I try to kill a lot of stuff: deer, ducks, turkeys, and fish of various kinds. In point of fact, I actually end up killing very little of anything, not for lack of effort but for a shortage of skill.
So, I was pretty excited last Saturday when I dispatched my first walleye, a seventeen-inch fish that I caught on Duck Lake in Michigan's Upper Peninsula. I was fishing with my friend Andy Kosseff, who knows a thing or two about the sport and a lot about that particular lake. I, on the other hand, am a neophyte. I've gone fishing maybe a half dozen times.
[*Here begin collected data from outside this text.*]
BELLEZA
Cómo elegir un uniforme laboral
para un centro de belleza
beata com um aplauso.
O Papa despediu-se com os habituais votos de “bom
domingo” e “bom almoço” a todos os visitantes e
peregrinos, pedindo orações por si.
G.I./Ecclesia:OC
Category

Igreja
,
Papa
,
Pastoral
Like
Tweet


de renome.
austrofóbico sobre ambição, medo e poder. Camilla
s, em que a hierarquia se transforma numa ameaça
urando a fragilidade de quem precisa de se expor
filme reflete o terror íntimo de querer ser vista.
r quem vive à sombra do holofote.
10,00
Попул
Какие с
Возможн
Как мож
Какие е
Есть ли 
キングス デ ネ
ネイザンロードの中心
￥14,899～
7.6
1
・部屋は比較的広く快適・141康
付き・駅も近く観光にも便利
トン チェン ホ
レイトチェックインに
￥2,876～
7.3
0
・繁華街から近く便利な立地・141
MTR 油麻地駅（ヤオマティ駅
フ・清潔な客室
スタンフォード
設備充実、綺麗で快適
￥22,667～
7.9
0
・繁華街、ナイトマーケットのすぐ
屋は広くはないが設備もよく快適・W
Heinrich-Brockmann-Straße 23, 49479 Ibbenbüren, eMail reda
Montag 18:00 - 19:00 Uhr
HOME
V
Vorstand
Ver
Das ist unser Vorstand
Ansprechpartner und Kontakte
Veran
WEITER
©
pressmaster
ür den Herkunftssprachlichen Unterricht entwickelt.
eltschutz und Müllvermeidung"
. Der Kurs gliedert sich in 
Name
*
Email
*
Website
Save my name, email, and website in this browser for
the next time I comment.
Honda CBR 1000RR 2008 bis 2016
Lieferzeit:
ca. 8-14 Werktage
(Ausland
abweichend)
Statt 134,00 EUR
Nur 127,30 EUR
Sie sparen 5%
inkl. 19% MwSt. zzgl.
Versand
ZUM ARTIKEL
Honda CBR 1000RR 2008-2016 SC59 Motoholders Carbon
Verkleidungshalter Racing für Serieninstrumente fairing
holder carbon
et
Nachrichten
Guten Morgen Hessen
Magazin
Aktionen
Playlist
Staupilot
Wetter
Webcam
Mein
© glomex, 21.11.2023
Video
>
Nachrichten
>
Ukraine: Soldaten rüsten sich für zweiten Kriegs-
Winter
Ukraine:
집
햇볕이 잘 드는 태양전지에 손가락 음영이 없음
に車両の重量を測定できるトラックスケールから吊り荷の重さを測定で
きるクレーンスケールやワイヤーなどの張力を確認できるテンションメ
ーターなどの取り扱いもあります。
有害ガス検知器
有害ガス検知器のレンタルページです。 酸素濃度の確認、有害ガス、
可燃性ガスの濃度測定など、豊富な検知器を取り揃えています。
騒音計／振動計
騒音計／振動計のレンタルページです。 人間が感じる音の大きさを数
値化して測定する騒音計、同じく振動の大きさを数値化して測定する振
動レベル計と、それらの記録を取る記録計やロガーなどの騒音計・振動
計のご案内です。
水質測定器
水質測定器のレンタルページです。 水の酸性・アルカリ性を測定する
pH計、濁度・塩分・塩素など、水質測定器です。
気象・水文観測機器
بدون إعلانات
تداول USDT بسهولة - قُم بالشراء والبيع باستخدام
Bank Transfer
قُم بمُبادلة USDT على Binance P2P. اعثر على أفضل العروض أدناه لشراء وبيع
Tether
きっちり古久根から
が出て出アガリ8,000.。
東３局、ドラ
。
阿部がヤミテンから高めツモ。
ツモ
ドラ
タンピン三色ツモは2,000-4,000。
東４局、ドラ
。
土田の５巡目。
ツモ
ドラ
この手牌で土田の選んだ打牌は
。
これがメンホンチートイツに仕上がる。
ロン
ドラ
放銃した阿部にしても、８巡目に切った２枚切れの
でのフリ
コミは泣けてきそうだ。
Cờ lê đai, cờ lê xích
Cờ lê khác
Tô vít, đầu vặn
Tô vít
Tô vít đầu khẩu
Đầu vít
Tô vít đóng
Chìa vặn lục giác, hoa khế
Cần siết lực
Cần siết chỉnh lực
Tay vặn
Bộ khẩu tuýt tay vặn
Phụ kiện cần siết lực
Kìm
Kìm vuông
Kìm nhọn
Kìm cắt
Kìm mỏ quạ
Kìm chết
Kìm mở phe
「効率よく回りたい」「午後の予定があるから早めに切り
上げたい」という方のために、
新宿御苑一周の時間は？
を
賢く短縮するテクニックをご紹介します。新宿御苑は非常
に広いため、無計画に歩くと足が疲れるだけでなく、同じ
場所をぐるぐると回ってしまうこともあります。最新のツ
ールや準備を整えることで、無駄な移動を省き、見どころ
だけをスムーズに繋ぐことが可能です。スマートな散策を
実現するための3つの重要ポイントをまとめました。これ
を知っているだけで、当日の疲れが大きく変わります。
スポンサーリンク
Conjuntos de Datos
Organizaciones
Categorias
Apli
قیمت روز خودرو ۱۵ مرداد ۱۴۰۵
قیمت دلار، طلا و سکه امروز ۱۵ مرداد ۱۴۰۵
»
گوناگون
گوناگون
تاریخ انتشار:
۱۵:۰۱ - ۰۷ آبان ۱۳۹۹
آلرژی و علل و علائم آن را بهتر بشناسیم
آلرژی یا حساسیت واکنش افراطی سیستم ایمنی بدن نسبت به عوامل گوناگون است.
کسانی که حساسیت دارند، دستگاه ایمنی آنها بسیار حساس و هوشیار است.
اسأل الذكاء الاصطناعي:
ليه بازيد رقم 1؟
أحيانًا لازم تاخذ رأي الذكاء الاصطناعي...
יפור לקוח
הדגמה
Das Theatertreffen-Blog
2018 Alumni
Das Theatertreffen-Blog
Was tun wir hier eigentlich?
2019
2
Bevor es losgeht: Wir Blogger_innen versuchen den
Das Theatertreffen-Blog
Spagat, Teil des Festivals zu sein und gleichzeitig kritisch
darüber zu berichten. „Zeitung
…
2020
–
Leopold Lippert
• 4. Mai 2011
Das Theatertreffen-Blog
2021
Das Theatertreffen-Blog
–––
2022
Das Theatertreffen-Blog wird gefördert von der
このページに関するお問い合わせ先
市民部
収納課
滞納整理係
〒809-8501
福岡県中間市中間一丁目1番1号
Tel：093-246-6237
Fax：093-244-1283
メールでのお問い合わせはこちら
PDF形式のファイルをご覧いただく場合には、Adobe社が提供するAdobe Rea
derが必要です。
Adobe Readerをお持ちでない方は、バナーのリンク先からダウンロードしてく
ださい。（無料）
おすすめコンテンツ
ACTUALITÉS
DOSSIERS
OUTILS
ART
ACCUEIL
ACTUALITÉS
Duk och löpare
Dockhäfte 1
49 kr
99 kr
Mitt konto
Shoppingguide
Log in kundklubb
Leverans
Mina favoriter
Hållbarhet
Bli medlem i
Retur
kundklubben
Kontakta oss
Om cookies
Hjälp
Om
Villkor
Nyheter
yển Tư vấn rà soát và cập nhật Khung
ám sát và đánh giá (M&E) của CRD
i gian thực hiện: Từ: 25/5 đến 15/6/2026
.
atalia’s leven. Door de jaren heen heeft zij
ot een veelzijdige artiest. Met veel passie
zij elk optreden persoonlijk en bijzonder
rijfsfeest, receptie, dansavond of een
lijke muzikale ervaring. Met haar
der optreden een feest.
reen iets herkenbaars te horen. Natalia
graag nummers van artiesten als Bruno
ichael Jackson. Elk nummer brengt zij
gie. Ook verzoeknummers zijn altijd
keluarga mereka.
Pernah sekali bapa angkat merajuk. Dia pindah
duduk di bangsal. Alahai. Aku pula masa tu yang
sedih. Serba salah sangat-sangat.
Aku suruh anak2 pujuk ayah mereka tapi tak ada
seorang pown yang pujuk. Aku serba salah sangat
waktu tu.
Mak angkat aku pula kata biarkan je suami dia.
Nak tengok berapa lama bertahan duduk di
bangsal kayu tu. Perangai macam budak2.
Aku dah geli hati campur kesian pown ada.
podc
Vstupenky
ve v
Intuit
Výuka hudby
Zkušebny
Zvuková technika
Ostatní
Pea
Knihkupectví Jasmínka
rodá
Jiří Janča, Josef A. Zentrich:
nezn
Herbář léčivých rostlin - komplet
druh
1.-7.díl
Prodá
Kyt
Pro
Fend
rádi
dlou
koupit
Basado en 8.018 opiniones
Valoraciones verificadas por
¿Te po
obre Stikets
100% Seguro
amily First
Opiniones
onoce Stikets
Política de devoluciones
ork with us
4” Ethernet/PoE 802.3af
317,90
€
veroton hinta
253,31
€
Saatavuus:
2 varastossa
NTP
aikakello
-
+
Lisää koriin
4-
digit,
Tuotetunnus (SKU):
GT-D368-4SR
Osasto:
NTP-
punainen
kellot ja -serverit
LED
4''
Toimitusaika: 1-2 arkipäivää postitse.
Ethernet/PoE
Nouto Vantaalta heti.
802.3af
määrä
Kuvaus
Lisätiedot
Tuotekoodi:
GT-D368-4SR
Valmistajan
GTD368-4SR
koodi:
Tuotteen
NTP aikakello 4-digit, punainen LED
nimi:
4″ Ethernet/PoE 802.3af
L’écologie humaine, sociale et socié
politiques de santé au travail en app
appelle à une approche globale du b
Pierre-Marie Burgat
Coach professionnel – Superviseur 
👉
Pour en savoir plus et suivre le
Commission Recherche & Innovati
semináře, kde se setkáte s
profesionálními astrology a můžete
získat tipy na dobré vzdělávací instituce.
But I'm getting better. During this trip, I didn't cast any lures into trees or lose any fish that were almost in the boat. I also didn't burn any hash browns, but that's another story. And I've gotten pretty good at tying knots and securing minnows on hooks so that they don't swim away.
After I got my walleye, we caught a couple more good size fish worth keeping that morning, namely a largemouth bass and a yellow perch. Before lunch, we cleaned the fish, something I'd never done before. I figured there couldn't be much to it. If a guy's gutted a one hundred and fifty pound deer, what's the big deal about cutting up a little fish?
Well, it turns out that if gutting a deer is butchery, then cleaning a fish is surgery. There's just a lot less precious flesh to save. And after all, once you've killed the fish, the only way to honor its life is to eat it. If you mess up the filets, you've wasted something important.
Andy reported that I did okay. Not great, but he'd seen worse.
Here's the strange thing: I'm 55 years-old, and this is the first fish that I've cleaned. Almost everyone who hunts and fishes does it because they grew up with it. Very few of us take up these things later in life. I started deer hunting when I was 33, turkey hunting when I was 45, and duck hunting some years after that. This is pretty unusual, but let's hope that it becomes more common.
It matters because the Wisconsin Department of Natural Resources has long been predicting a big drop off in folks buying hunting and fishing licenses, and it's revenues from those purchases that pay for a lot of conservation programs that benefit all of us who enjoy the outdoors. As fewer of us grow up with outdoor sporting in our families and as more of us who did give it up with age, those funds are sure to decrease.
So, if you're a Baby Boomer and you haven't tried hunting and fishing, you might consider it. It is fashionable these days to know where your food comes from, and this way you will know exactly where it comes from. Then there's the philosophical stuff about confronting the reality of and taking the responsibility for killing something if you're going to be a carnivore. But mostly I find that hunting and fishing gives me a greater appreciation for nature and I just enjoy being out there.
So, you might ask how to try some of this stuff out if you don't know anyone in the sport. The DNR is there to help with its outdoor skills classes for adults.
And I'm available to teach you how to make hash browns without burning them.